━━━━━ Texto ━━━━━
Imagens
Uma das fichas cartonadas
de O Original de LauraA capa da edição
brasileira Chega
às livrarias brasileiras esta semana
O
original de Laura, primeiro livro de Vladimir Nabokov publicado pela
Alfaguara no Brasil. Com isso, a editora pega carona na polêmica criada em torno
da publicação do rascunho de obra que Nabokov desejava queimar.
Antes de
morrer, Nabokov pediu a sua mulher, Vera, e a seu filho único, Dmitri, que
incinerassem as 138 fichas-cartão com o esboço de
O
original de Laura (Alfaguara), livro que não tivera tempo de concluir e
levava para o além pronto na cabeça. Vera decidiu desobedecer o marido e manteve
as fichas no cofre de um banco na Suíça. Talvez pelos mesmos motivos que,
segundo a lenda, impediu o marido de queimar
Lolita (Companhia das Letras).
Após a morte
da mãe, em 1991, Dmitri passou a conviver com o dilema de destruir ou não tais
fichas. Ele próprio tradutor de contos, cartas e romances do pai, já havia
chegado a publicar outros textos inéditos, entre eles "O encantador" - conto
escrito em russo, publicado em 1986, e detestado por Nabokov, que pensava tê-lo
destruído. Em certo momento, chegou a ser aconselhado por Brian Boyd, principal
biógrafo de Nabokov, a destruir as fichas de uma vez por todas. Aguardou o ano
de 2008 para sair de cima do muro e vendeu a editoras de uma dezena de países os
direitos sobre o original de
O
original de Laura (Alfaguara). Desde então, ler ou não o livro ganhou
contornos de dilema ético.
Perfeccionista, o próprio Nabokov sempre foi
claro quanto às suas convicções a respeito de obras incompletas: “Um artista
deve destruir sem dó seus manuscritos após a publicação, para evitar que eles
induzam mediocridades acadêmicas a pensar erroneamente que é possível
destrinchar os mistérios do gênio por meio do estudo de versões abortadas. Na
arte, a intenção e os planos não são nada; só o resultado conta”, escreveu o
autor na tradução que fez da ópera russa Eugene Onegin. [via
Sérgio Rodrigues]
Apesar das condenações ferrenhas por
parte de alguns críticos mais puristas, o editor da Peguin Classic, Alexis
Kirschbaum, responsável pelo tratamento editorial dado às fichas, declarou em
artigo ao jornal inglês The Guardian pensar
que a atitude de Dmitri Nabokov é um reconhecimento do desejo do público em
conhecer Vladimir Nabokov por inteiro e de que o presente deixado por um artista
mediante sua arte pertence nem ao próprio artista, nem à família, mas a todos.
Argumentos pouco convincentes para a revista
New Yorker, que recusou-se
a publicar excertos de
O
original de Laura (Alfaguara). Coube à
Playboy americana,
revista para a qual Nabokov foi colaborador, publicá-los a partir de
dezembro.
━━━━━ Dados ━━━━━
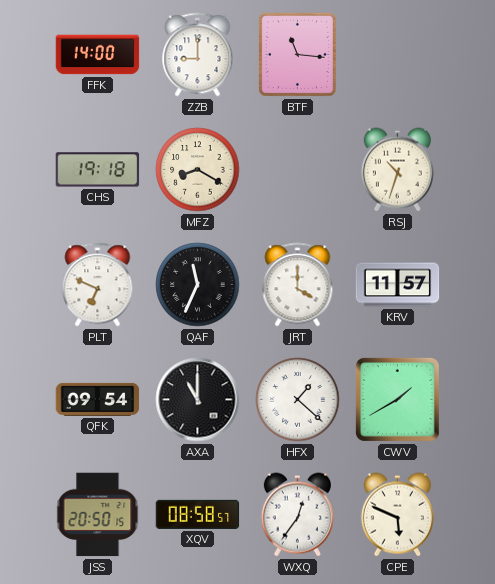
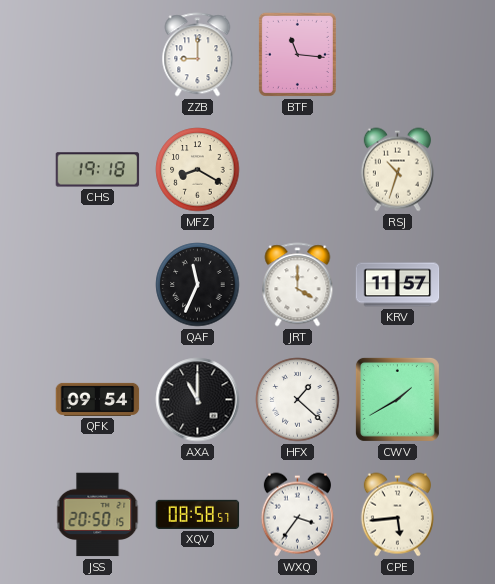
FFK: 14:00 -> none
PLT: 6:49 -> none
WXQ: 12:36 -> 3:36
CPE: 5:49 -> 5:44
━━━━━
━━━━━ Dados ━━━━━
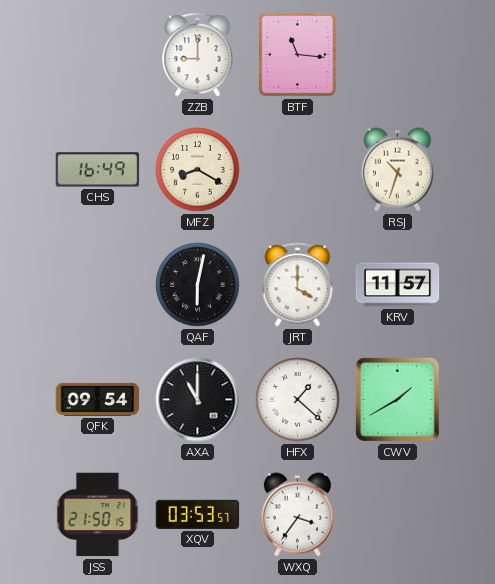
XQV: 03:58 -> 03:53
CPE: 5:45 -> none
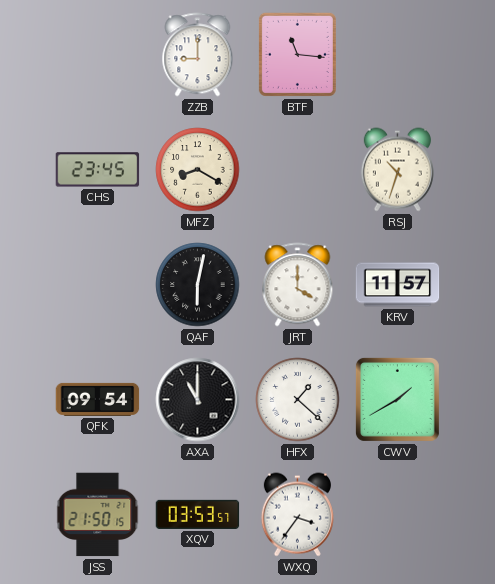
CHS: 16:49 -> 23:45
━━━━━
◆ Enunciado
Cite todos os jornais e revistas mencionados no texto sobre O original de Laura. O material não tem nenhum papel aqui.

◆ Resposta
The Guardian, New Yorker e Playboy americana.